● PROBLEMS AND TASKS
**A)** In the Title IX post, who wrote the Washington Post article in which DeVos explained her intent?
**B)** Which people does the Title IX post quote directly? Name each one.

● EXCERPT PROVIDED
Author Archives: Doris Reeves-Lipscomb

What’s Going on with Title IX? Better or Worse for Women in Education?

by ZontaDoris

Betsy DeVos

Title IX of the Education Amendments Act has come up for intense scrutiny this year with the change in presidential administration and appointment of Secretary Betsy DeVos to lead the U.S. Department of Education. DeVos, pictured at right in her official photo, has proceeded quickly to re-craft the policies and protocols for dealing with incidents of sexual harassment and sexual violence on college campuses.

DeVos explained her intent in this Washington Post article by Susan Svrluga and Nick Anderson published in September:

…she vowed Thursday to replace what she branded the “failed system” of campus sexual assault enforcement, to ensure fairness for victims and the accused.

“Instead of working with schools … ,” DeVos said, “the prior administration weaponized the Office for Civil Rights.”

“We must do better because the current approach isn’t working,” she said.

In the same article, victim rights advocates reacted to Devos’ proposing a turnabout from the 45-year history of Title IX and recent Obama administration’s expansions of protection in this way:

Fatima Goss Graves, president and CEO of the National Women’s Law Center  called the speech “a blunt attack on survivors of sexual assault. . . .  It sends a frightening message to all students: your government does not have your back if your rights are violated.”

Catherine Lhamon, who headed Education’s civil rights office under Obama, said, “The speech pretty clearly sent a message that sexual assault will not be taken seriously by this administration. That could not be more damaging.”

This controversy made me realize how little I really know about the 45-year history of Title IX and how we became ensnared in the current ditch it/keep it polemics.

I began researching Title IX. One thing I learned is that athletics did not start out as its primary focus. Nor was it sold on the basis of stopping sexual violence against women per se.

● DATASET EXTRACT
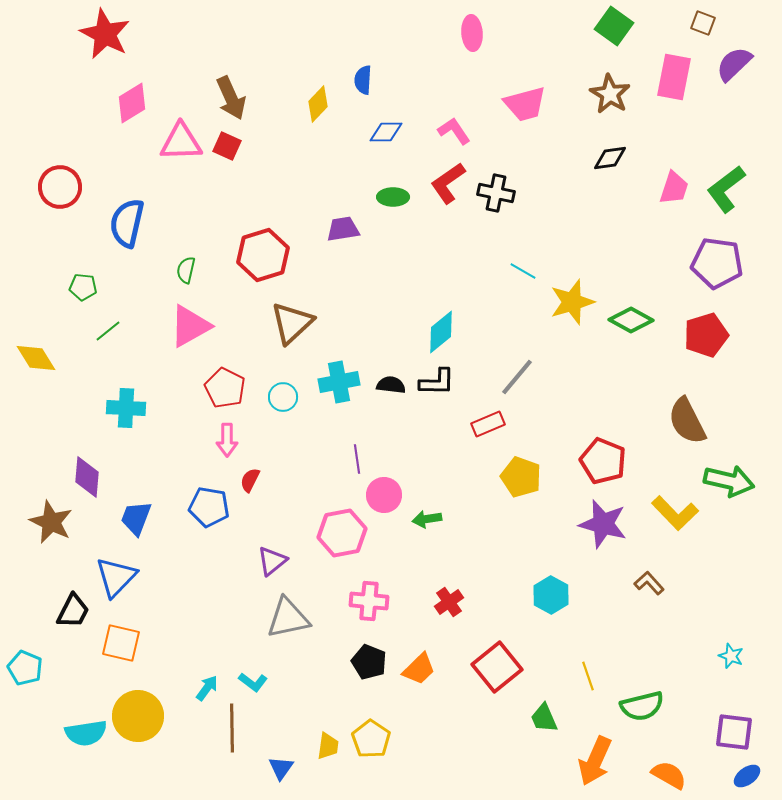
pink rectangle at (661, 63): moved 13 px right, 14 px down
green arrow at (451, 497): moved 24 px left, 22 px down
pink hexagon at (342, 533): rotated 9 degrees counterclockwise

● THE SOLUTIONS
**A)** Susan Svrluga and Nick Anderson

**B)**
- Betsy DeVos
- Fatima Goss Graves
- Catherine Lhamon